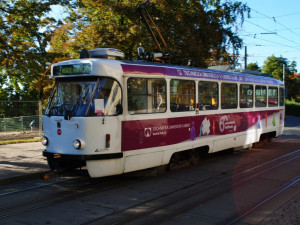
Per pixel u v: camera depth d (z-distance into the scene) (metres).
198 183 7.64
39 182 7.89
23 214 5.52
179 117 8.58
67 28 17.81
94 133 6.71
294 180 7.84
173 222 5.13
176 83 8.54
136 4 15.66
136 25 15.94
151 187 7.30
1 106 16.12
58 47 17.97
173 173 8.75
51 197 6.55
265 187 7.22
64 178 8.25
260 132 12.85
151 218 5.32
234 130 11.07
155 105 7.91
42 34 14.13
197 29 17.19
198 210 5.70
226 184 7.52
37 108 17.16
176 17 16.73
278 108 14.54
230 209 5.75
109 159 6.87
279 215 5.41
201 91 9.50
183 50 16.84
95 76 6.95
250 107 12.14
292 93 66.56
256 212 5.58
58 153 7.07
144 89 7.64
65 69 7.28
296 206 5.88
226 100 10.71
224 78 10.56
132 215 5.45
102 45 16.03
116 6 15.65
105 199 6.39
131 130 7.26
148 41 16.08
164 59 10.54
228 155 11.72
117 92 7.07
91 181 7.91
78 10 17.53
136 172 8.45
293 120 39.06
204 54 17.50
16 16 13.32
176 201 6.24
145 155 7.60
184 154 9.60
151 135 7.74
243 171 8.93
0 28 12.95
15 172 8.45
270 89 13.78
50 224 5.06
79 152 6.72
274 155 11.58
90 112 6.77
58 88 7.49
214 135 10.02
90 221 5.18
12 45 13.39
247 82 11.88
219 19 18.09
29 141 15.27
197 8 17.27
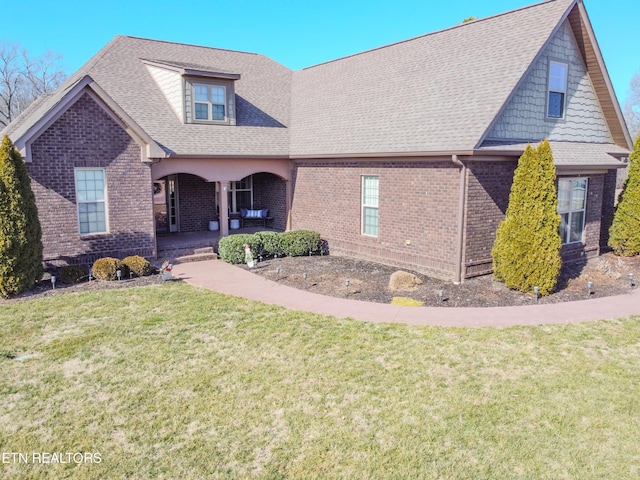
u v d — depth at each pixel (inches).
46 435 207.3
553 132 553.0
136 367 272.7
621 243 601.3
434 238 492.4
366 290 446.6
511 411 226.2
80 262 515.2
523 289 428.8
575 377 261.3
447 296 422.9
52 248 497.4
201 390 246.4
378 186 555.2
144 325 341.7
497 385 251.6
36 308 380.8
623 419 219.8
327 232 639.1
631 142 633.6
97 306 386.6
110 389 247.0
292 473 183.0
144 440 203.8
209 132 642.8
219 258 600.7
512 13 568.1
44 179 484.1
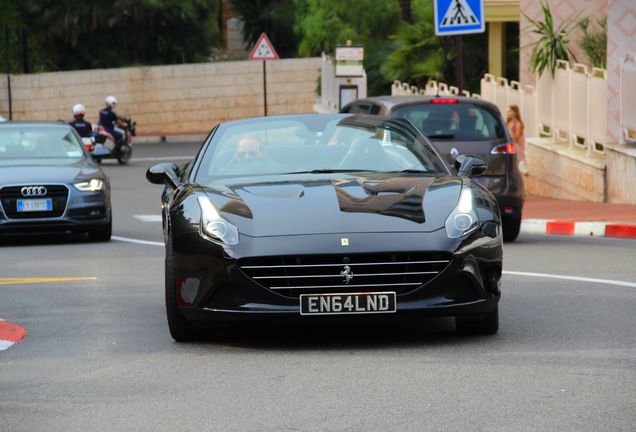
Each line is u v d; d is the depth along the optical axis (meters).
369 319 11.41
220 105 71.50
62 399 9.91
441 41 48.44
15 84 67.62
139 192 36.94
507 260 19.02
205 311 11.64
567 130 31.48
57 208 23.25
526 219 25.16
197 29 76.06
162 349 11.99
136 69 70.19
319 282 11.43
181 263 11.84
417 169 13.41
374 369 10.76
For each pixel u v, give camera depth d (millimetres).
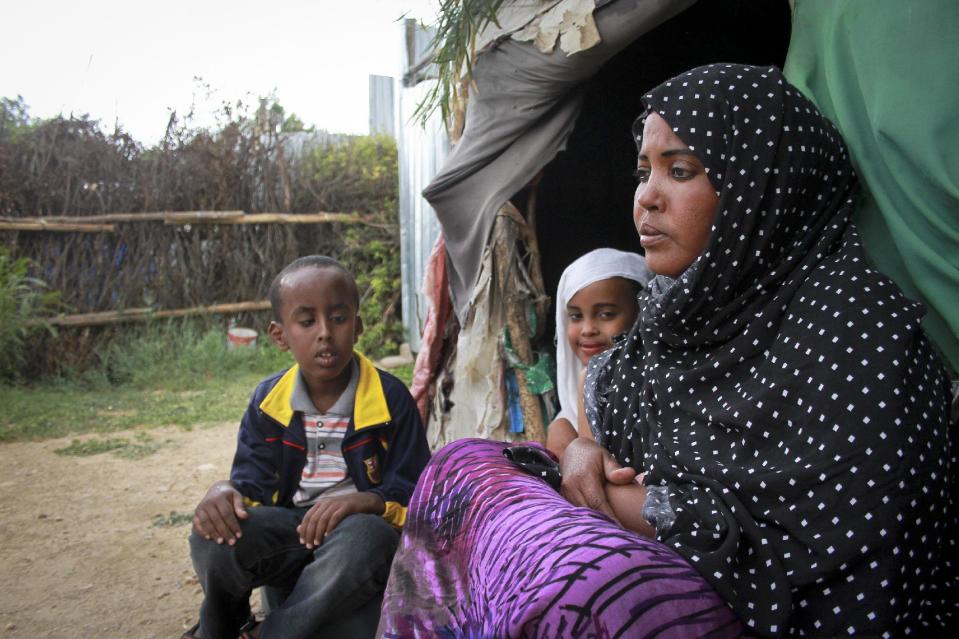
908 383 1181
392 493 2275
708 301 1418
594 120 4098
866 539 1107
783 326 1327
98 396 7562
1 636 2994
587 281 2461
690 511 1247
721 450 1321
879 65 1576
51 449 5758
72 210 8344
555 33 2836
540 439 3277
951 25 1504
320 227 9555
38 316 8133
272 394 2367
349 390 2359
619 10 2646
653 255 1503
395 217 9750
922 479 1136
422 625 1543
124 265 8586
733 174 1381
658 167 1482
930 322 1539
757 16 4070
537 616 1095
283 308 2291
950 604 1300
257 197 9258
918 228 1515
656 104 1475
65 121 8320
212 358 8516
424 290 3900
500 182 3256
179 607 3213
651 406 1520
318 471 2344
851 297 1256
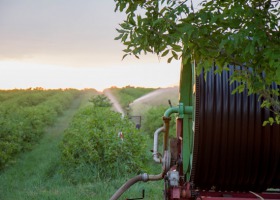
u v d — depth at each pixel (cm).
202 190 616
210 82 563
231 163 568
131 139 1424
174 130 1983
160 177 596
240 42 283
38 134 2544
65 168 1405
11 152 1734
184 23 296
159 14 310
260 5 300
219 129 560
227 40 280
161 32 307
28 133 2289
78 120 2205
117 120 1794
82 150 1431
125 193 1072
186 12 292
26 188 1221
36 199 1056
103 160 1388
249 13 283
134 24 314
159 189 1095
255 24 279
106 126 1566
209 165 574
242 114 556
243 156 562
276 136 553
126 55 318
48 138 2612
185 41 292
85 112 2586
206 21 293
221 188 605
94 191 1138
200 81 562
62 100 5691
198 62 313
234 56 313
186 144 627
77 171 1370
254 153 560
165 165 577
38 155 1916
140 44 313
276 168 566
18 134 1997
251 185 589
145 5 314
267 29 288
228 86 562
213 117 560
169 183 557
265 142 555
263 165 566
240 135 558
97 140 1407
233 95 558
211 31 302
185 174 629
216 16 284
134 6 315
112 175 1343
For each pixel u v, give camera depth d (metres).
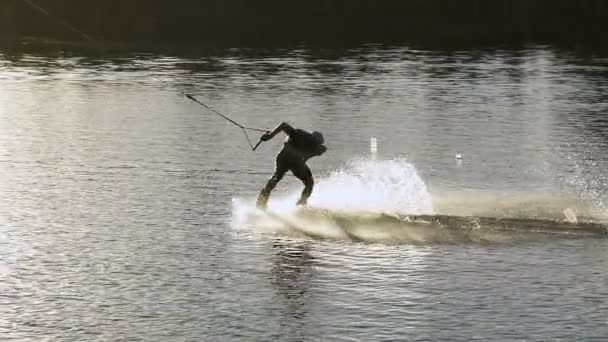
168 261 33.16
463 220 38.94
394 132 67.12
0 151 57.66
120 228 37.97
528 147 59.81
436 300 28.69
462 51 154.25
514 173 50.75
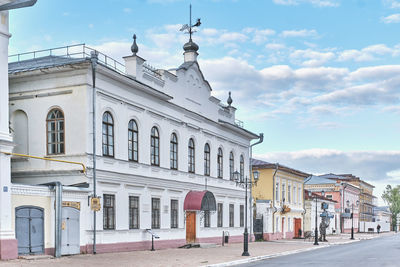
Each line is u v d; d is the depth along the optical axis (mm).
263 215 49719
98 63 25312
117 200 27375
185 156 35188
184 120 35219
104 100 26656
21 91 26750
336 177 102375
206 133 38688
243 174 46219
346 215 84500
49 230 22797
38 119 26250
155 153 31672
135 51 29625
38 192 22375
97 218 25562
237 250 32375
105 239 26078
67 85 25766
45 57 28859
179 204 33938
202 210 35000
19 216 21484
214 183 39688
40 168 25875
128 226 28188
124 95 28422
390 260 25344
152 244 29281
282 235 53719
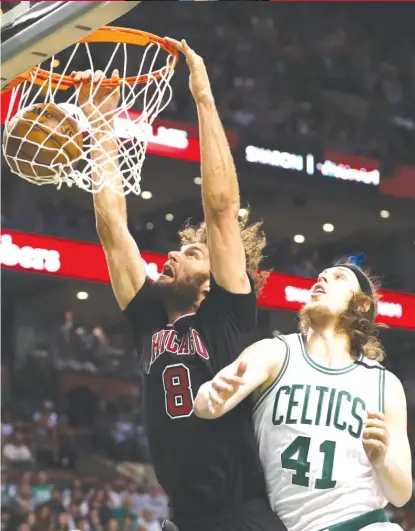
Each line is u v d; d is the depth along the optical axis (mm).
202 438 2615
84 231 13570
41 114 2951
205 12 14547
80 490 11039
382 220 15328
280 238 15375
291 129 14555
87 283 13648
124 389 13070
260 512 2553
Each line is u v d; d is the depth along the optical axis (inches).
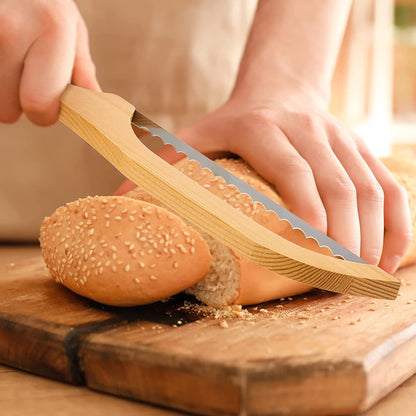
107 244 26.2
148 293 26.1
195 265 26.1
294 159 27.5
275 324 25.3
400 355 24.0
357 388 22.5
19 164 39.6
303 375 22.3
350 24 64.1
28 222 40.0
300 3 33.0
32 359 24.8
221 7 40.4
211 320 25.7
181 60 40.5
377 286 25.2
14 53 27.7
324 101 31.5
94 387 24.0
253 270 26.5
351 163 28.5
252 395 22.2
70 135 39.7
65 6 28.0
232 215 24.2
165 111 41.0
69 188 40.3
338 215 27.1
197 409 22.7
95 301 27.2
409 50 72.8
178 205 24.2
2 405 23.2
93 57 39.9
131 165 24.6
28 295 27.7
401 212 28.7
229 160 29.6
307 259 24.4
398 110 73.5
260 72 31.5
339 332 24.5
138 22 39.7
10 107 29.0
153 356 23.0
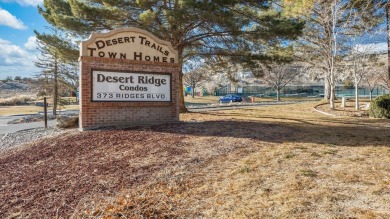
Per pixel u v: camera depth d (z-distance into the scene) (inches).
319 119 474.6
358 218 116.2
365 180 158.6
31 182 179.6
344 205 128.6
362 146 245.1
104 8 463.5
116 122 356.8
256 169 184.4
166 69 395.2
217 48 561.6
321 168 182.5
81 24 477.4
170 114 397.4
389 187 147.3
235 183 161.3
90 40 342.6
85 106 338.3
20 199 154.3
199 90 2470.5
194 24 513.3
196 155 220.2
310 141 265.9
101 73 348.5
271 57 550.3
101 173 187.2
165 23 520.7
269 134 297.7
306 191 145.5
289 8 491.5
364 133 314.3
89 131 322.0
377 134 307.7
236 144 251.8
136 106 370.9
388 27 509.4
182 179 171.8
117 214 127.2
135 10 493.7
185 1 420.5
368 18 557.9
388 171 173.3
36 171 201.5
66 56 577.6
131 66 367.9
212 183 163.5
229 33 514.9
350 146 245.3
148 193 151.8
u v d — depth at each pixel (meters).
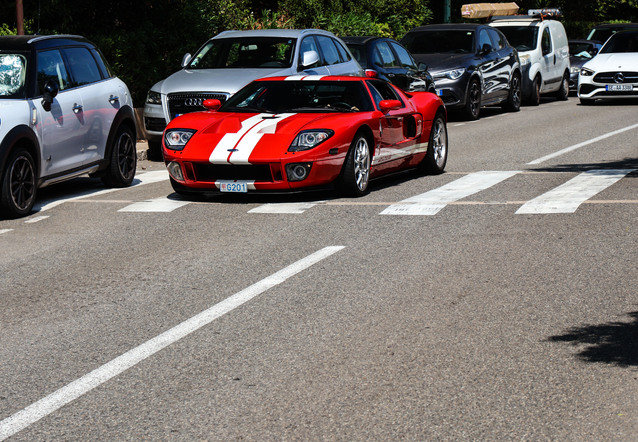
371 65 19.22
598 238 8.65
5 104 10.58
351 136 11.05
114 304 6.92
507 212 10.02
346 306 6.70
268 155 10.73
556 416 4.69
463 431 4.54
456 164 14.22
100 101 12.19
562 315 6.36
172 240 9.16
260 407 4.91
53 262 8.35
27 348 5.98
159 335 6.15
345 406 4.89
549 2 44.44
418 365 5.46
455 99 22.03
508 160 14.40
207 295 7.09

* **TASK TO CARRY OUT**
Reproduce the records exactly, starting with their first line and ending with the line that contains "587 281 2461", though pictures should be dropped.

* **SOLUTION FOR THIS PROBLEM**
Per pixel u v: camera depth d (z-distance into the scene) (metres).
198 183 7.64
39 182 7.89
23 214 5.52
179 117 8.58
67 28 17.81
94 133 6.71
294 180 7.84
173 222 5.13
176 83 8.54
136 4 15.66
136 25 15.94
151 187 7.30
1 106 16.12
58 47 17.97
173 173 8.75
51 197 6.55
265 187 7.22
64 178 8.25
260 132 12.85
151 218 5.32
234 130 11.07
155 105 7.91
42 34 14.13
197 29 17.19
198 210 5.70
226 184 7.52
37 108 17.16
176 17 16.73
278 108 14.54
230 209 5.75
109 159 6.87
279 215 5.41
201 91 9.50
183 50 16.84
95 76 6.95
250 107 12.14
292 93 66.56
256 212 5.58
58 153 7.07
144 89 7.64
65 69 7.28
296 206 5.88
226 100 10.71
224 78 10.56
132 215 5.45
102 45 16.03
116 6 15.65
105 199 6.39
131 130 7.26
148 41 16.08
164 59 10.54
228 155 11.72
117 92 7.07
91 181 7.91
78 10 17.53
136 172 8.45
293 120 39.06
204 54 17.50
16 16 13.32
176 201 6.24
145 155 7.60
184 154 9.60
151 135 7.74
243 171 8.93
0 28 12.95
15 172 8.45
270 89 13.78
50 224 5.06
79 152 6.72
274 155 11.58
90 112 6.77
58 88 7.49
214 135 10.02
90 221 5.18
12 45 13.39
247 82 11.88
219 19 18.09
29 141 15.27
197 8 17.27
u v d — depth at each pixel (inches).
46 435 207.3
553 132 553.0
136 367 272.7
621 243 601.3
434 238 492.4
366 290 446.6
511 411 226.2
80 262 515.2
523 289 428.8
575 377 261.3
447 296 422.9
52 248 497.4
201 390 246.4
378 186 555.2
144 325 341.7
497 385 251.6
36 308 380.8
623 419 219.8
327 232 639.1
631 142 633.6
97 306 386.6
110 389 247.0
292 473 183.0
144 440 203.8
209 132 642.8
219 258 600.7
512 13 568.1
44 179 484.1
Each line is u v d; d is the depth along the optical axis (meters).
369 319 11.41
220 105 71.50
62 399 9.91
441 41 48.44
15 84 67.62
139 192 36.94
507 260 19.02
205 311 11.64
567 130 31.48
57 208 23.25
526 219 25.16
197 29 76.06
162 349 11.99
136 69 70.19
319 282 11.43
181 263 11.84
417 169 13.41
374 369 10.76
For each pixel u v, give camera depth d (millimetres).
908 383 1181
392 493 2275
708 301 1418
594 120 4098
866 539 1107
783 326 1327
98 396 7562
1 636 2994
587 281 2461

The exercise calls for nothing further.